When to Switch from EOR to a UK Legal Entity
Most companies that start with an EOR in the UK never switch to a legal entity. The EOR model works well for distributed teams where the UK headcount stays modest and the priority is speed, flexibility, and clean compliance without internal overhead.
The trigger points that typically prompt the switch are headcount, equity, and strategic intent. When you cross 15 to 20 UK employees, the per-head EOR fee becomes harder to justify against the cost of running payroll yourself.
When you want to offer Enterprise Management Incentive (EMI) options to UK staff, you need to be the direct employing entity. When the UK becomes a core market rather than a satellite presence, incorporating gives you more control over the employment relationship, benefits design, and how you present to candidates.

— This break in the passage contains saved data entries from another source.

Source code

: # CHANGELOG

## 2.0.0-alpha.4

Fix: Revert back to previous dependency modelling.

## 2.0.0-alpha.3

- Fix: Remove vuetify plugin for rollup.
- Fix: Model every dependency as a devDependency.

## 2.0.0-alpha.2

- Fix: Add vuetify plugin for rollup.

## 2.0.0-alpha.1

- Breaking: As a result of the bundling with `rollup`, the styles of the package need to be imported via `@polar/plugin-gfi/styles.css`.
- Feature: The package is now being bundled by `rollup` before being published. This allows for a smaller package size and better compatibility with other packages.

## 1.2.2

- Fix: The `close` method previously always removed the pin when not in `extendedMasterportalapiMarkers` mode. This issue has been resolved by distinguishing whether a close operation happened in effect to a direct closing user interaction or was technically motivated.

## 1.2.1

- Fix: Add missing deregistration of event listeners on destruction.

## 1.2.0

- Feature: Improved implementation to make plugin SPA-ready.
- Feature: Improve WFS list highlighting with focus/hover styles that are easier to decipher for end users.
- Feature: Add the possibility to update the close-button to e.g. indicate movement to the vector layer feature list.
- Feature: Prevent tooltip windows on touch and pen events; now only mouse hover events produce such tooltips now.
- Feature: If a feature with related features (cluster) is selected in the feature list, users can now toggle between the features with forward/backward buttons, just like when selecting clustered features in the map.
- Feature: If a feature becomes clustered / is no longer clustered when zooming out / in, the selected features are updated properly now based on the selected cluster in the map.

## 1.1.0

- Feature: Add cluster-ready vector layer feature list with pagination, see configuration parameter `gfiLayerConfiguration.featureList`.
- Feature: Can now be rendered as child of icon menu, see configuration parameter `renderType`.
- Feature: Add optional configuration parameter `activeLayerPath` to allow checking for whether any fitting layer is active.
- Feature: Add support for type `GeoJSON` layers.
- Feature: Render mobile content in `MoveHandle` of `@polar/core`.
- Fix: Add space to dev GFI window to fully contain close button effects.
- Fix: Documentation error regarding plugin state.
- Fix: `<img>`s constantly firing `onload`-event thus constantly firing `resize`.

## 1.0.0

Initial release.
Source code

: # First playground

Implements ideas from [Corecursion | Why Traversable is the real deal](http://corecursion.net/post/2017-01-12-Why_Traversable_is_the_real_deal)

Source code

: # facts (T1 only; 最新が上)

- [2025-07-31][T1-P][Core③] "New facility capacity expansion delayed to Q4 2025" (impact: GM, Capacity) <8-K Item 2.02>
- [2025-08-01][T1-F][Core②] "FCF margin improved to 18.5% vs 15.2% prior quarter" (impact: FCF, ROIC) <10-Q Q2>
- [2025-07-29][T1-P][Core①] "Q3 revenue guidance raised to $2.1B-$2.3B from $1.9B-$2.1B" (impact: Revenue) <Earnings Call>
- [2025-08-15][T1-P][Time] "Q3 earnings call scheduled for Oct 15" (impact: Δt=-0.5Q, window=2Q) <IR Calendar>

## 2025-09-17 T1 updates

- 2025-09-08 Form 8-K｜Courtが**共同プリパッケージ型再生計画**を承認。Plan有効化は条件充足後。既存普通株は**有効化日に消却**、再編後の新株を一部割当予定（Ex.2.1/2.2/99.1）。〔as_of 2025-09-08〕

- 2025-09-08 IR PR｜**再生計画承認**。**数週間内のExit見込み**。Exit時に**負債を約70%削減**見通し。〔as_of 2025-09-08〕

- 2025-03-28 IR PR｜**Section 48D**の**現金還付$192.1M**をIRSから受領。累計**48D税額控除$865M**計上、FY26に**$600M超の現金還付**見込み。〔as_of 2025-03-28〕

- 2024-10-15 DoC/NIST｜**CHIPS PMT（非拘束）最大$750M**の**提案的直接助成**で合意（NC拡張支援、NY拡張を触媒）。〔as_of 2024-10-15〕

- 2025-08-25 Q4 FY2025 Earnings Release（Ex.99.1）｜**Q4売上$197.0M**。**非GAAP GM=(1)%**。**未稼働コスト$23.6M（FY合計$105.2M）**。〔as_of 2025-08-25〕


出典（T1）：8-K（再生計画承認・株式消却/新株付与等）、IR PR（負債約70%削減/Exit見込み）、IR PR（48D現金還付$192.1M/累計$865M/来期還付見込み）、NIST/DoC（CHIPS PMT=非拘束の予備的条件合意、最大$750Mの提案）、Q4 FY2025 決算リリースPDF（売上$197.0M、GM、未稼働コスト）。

The switch itself is manageable. Employees transfer from the EOR to your new UK entity through a TUPE-like process, contracts are novated, and the EOR winds down its payroll for those individuals. Good EOR providers support this transition rather than resist it. If a provider makes it difficult to leave, that tells you something useful about how they operate.
There is no hard rule on timing. Some companies run EOR arrangements for years with no intention to incorporate. Others set a 12-month target from day one.
The decision depends on your growth trajectory, how much UK compliance work you want to absorb internally, and whether equity compensation is a meaningful part of your talent strategy.